If You Think You Have a Problem
If you think you may be suffering from depression, or that you may be an addict, unless you are a Woody Allen-esque hypochondriac, you likely are. Rather than using this time of year as an excuse to indulge in your excesses, or to tell yourself the depression and anxiety will pass once the holidays are done, seek help. Immediately.
Friends, family, your family doctor, are all good places to start. Legal professionals can access the Law Society’s Members’ Assistance Program (http://www.lsuc.on.ca/map/) or the Ontario Lawyers’ Assistance Plan (http://www.olap.ca/ ) for immediate peer-to-peer mentoring and referral to professional help.
If you think someone you know may be suffering from these afflictions, don’t sit idly by. As a member of the LSUC, you have a duty to the profession and the public to report another member if you believe that member has an illness (and yes, depression, anxiety disorders, and substance addiction are indeed diseases — the science on this is well-settled).
I would approach the member and try to convince them to seek help on their own. If they shun your overtures, and you believe their illness puts their clients at risk, then you must fulfill your duty and report the individual. Tough love, but the person will thank you down the road when they have recovered.
If it is a friend or family member who is not a lawyer or paralegal, again the first thing is to approach them, let them know you care, and are there to help them.

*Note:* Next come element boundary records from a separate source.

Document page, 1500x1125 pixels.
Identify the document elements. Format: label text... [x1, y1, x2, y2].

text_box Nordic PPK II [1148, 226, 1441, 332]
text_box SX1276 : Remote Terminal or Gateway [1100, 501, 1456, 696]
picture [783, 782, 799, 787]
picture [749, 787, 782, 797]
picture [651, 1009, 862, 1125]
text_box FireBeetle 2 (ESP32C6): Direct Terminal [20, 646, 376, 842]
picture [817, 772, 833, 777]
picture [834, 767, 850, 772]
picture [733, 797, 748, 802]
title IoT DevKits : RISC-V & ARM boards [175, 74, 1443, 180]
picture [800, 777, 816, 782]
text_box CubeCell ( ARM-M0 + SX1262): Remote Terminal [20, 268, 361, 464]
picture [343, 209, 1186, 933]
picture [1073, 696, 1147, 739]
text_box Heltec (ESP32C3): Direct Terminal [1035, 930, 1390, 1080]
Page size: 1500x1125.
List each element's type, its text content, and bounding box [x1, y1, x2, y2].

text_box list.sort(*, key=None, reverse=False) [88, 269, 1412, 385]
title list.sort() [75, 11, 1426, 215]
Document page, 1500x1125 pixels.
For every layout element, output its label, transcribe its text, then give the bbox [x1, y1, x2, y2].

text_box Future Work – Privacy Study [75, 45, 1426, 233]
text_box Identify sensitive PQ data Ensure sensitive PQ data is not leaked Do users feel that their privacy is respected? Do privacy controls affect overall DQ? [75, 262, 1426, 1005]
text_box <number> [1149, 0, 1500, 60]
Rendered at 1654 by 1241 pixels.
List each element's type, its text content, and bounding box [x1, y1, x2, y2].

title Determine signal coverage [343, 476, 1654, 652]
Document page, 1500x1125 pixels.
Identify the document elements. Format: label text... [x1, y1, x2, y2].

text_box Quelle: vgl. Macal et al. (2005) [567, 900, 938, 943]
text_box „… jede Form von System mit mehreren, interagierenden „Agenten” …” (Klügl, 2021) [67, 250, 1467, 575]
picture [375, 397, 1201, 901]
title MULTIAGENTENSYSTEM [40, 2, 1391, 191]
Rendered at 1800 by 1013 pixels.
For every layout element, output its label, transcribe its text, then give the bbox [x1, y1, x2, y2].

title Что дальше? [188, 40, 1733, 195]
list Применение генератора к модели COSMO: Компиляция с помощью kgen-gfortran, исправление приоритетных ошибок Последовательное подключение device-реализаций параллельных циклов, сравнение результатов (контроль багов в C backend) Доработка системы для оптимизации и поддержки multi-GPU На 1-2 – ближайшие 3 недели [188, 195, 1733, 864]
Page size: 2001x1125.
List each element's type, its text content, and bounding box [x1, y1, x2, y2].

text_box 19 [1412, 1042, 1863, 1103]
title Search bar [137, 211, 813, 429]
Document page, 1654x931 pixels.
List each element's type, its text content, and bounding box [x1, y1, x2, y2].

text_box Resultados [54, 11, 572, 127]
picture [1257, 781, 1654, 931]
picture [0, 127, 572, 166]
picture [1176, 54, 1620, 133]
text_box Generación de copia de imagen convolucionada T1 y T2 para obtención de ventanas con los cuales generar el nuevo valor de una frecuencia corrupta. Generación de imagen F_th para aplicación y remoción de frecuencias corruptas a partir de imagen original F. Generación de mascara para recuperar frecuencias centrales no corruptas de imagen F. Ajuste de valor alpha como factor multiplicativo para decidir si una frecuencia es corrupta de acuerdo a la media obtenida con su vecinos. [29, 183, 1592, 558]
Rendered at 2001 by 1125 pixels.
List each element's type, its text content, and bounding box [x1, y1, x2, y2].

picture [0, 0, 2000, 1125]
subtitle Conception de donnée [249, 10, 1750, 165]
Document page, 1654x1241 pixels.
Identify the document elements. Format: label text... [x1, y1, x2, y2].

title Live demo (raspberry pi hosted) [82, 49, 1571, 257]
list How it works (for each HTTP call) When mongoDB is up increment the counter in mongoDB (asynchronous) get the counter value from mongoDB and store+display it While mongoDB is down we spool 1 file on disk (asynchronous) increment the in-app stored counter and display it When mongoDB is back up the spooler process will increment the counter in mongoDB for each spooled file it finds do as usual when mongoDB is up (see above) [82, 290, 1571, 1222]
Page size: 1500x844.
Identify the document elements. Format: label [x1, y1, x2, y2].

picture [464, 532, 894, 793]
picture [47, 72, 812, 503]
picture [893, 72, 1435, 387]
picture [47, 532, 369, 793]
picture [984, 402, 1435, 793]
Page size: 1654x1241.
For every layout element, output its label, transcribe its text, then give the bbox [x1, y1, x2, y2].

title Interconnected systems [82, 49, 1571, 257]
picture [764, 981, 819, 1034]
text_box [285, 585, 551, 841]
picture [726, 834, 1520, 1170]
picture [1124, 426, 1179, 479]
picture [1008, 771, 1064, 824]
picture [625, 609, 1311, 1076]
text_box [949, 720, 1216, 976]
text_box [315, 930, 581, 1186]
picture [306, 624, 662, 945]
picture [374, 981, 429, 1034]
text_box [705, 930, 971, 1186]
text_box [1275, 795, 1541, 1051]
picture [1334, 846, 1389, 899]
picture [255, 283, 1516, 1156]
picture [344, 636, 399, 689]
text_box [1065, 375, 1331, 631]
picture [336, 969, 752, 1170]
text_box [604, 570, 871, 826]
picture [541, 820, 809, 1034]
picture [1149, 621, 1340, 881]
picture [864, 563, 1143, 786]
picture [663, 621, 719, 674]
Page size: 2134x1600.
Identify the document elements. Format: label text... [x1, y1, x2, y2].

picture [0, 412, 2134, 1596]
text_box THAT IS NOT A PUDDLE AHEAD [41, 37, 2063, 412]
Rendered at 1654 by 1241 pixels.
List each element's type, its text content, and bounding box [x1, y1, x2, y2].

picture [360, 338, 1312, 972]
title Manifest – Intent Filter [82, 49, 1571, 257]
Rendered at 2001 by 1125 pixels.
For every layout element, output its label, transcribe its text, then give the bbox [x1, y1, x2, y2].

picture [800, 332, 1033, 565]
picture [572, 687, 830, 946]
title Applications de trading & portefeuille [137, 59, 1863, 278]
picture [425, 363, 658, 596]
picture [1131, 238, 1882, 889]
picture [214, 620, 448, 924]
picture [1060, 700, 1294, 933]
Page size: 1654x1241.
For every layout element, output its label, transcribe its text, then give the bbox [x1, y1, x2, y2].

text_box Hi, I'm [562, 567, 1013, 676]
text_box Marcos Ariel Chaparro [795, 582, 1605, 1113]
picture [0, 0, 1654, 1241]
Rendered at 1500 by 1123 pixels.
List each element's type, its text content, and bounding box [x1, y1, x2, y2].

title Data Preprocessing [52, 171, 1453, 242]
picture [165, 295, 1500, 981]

Encourage them to seek treatment of their own volition. If they refuse, then you may need to organize an intervention, in which the friends and family gather, essentially to force the person into the treatment they need. If you need to go this route, seek the assistance of an addiction specialist or medical doctor specializing in depression (as the case may be) to make sure any intervention is done effectively.
Peace, Goodwill, Recovery
Check the resources available at the websites of Centre for Addiction and Mental Health (CAMH) (http://www.camh.ca/); Homewood Health Centre (http://homewood.org/); and Bellwood Health Services (http://www.bellwood.ca/), among others. You can also take the individual (if they are in an immediate state of crisis and you believe they are a threat to themselves or someone else) to your local hospital emergency room, with police assistance if necessary.
Just as there seems to be a special focus this time of year on helping food banks and toy drives to ensure nobody goes without at the holiday season, let’s not forget that most of those suffering from depression and addiction suffer in silence.
If this time of year is really about peace and goodwill and helping our fellow humans, then do not forget this important piece of the human puzzle. When we help people recover from illnesses such as alcoholism, drug abuse, depression and anxiety, our community as a whole benefits.
And that’s really what the Christmas spirit is all about.
Darryl Singer is a Toronto litigator who has been recovered from drug addiction and depression for four years. His Jewishness does not prevent him from getting into the “Christmas and holiday spirit.”